China’s ‘Zero-Covid’ policy poses disruption to luxury

News
 |  
Apr 2022
 |  
Business of Fashion
Save to favorites
Your item is now saved. It can take a few minutes to sync into your saved list.

What: Shanghai’s current lockdown will eventually end but a new outbreak in Beijing and no end to the country’s rigid pandemic strategy suggest retail disruptions are likely elsewhere.

Why is it important: People are feeling both weary and anxious from a lockdown that was initially slated to last just four days. More frustrating for some than the inability to leave home for weeks on end has been the breakdown of logistics and delivery services, leaving people struggling to access food, medicine, and basic necessities. In such an environment, the thought of shopping for fashion has either been impossible or undesirable for many residents.
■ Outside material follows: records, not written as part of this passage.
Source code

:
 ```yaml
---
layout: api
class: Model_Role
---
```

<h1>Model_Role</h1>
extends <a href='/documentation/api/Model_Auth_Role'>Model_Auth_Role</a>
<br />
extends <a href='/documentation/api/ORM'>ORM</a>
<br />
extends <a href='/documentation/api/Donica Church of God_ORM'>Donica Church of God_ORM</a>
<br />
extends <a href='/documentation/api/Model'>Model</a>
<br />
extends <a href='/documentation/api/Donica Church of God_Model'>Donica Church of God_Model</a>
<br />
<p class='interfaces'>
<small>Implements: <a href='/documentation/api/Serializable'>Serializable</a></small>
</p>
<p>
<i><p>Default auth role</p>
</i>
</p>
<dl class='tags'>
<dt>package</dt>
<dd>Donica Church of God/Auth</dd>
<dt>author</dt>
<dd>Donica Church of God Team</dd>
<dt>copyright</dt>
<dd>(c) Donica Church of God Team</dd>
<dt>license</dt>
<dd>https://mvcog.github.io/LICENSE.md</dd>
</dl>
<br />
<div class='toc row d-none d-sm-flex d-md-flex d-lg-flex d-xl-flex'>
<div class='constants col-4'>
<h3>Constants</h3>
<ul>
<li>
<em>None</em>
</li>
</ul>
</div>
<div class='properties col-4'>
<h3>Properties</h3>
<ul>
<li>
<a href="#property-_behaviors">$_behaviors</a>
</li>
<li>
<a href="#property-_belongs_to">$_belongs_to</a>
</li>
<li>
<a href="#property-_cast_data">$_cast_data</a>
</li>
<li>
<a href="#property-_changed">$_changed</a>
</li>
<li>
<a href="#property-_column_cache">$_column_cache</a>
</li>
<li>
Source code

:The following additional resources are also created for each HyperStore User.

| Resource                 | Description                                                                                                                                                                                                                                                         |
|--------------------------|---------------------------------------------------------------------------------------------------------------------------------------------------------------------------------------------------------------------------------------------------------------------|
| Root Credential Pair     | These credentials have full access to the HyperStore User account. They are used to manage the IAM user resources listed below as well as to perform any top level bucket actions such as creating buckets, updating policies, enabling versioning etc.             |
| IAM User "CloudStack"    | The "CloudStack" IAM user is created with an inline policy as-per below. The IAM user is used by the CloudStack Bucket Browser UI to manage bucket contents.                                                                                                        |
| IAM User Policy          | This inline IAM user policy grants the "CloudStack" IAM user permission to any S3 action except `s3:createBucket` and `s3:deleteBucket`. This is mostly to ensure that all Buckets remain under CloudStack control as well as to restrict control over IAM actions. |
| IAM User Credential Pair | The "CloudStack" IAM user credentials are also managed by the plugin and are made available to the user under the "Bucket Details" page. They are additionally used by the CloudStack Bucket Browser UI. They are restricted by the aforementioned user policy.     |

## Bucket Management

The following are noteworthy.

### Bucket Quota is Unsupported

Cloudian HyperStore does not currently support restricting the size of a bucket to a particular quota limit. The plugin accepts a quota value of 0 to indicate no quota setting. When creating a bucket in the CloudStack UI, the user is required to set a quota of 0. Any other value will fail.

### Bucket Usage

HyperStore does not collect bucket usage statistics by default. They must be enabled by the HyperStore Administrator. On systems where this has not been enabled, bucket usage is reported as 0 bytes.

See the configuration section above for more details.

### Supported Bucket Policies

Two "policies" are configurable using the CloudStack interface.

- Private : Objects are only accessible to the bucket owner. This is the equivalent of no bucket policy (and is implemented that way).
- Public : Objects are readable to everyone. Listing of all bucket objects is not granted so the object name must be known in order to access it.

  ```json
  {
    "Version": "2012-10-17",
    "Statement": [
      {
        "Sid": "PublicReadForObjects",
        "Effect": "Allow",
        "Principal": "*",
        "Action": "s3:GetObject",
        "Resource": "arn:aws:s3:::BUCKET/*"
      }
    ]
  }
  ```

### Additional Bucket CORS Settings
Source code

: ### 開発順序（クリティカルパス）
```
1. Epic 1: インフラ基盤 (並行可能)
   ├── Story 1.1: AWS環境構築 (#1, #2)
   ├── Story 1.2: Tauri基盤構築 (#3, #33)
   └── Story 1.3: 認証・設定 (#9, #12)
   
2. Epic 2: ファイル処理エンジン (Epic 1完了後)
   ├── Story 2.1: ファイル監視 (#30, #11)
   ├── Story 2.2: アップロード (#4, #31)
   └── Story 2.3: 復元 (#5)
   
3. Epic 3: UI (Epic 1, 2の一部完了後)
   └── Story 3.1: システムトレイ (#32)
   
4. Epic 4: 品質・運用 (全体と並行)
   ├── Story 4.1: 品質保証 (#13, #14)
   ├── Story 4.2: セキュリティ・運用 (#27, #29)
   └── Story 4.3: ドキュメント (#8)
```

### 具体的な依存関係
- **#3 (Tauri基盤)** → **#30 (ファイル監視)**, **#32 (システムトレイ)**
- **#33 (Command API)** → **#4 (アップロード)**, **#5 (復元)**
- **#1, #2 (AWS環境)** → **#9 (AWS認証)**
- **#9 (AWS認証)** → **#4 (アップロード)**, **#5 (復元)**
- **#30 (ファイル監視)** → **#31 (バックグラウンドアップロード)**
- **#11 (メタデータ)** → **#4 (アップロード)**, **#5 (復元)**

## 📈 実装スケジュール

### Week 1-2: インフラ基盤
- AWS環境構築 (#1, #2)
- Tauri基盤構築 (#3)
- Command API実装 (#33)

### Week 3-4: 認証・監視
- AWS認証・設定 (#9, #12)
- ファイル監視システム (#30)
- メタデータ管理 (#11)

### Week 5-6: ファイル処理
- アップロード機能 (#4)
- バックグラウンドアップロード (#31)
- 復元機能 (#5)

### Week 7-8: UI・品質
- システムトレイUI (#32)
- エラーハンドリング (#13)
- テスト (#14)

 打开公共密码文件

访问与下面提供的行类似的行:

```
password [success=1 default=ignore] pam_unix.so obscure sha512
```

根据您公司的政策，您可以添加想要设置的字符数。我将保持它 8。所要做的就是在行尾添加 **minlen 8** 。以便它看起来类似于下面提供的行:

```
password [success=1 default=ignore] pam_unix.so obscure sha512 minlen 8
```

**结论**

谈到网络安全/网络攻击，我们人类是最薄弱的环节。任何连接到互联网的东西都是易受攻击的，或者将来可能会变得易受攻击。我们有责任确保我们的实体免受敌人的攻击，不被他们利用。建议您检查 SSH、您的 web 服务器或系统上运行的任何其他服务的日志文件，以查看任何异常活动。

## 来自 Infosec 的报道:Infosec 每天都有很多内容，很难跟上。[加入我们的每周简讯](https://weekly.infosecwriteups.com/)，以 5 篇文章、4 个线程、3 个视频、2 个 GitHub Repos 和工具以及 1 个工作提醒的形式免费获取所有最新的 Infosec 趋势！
With consumer spending down, retailers are feeling the pinch. In March, which coincided with a week-long lockdown in China’s tech capital Shenzhen, there was a decline in national retail sales of 3.5% compared to a year earlier. The decline is likely to be even more apparent in the soon-to-be-released April figures as tourists who usually flock to Shanghai from around the country to shop for fashion and other discretionary goods have been unable to do so.

The world’s largest luxury conglomerates and brands reported that the Shanghai lockdown’s closure of stores had dented sales in their China units, though they expect the impact to be short-lived.

Prior to the new round of lockdowns, Euromonitor data showed China’s personal luxury market reached a market value 90.76% higher in 2021 than pre-pandemic levels in 2019, boosted by restored spending from luxury consumers unable to shop abroad, with additional growth of 14.67% tipped for 2022.

If Shanghai’s lockdown lasts for two months, and other large cities are also affected, China’s 2022 GDP growth would slow to 3.8%, and in a worst-case scenario where the economy suffers a similar shock to that experienced in the first quarter of 2020, it would grow by only 1.3% this year.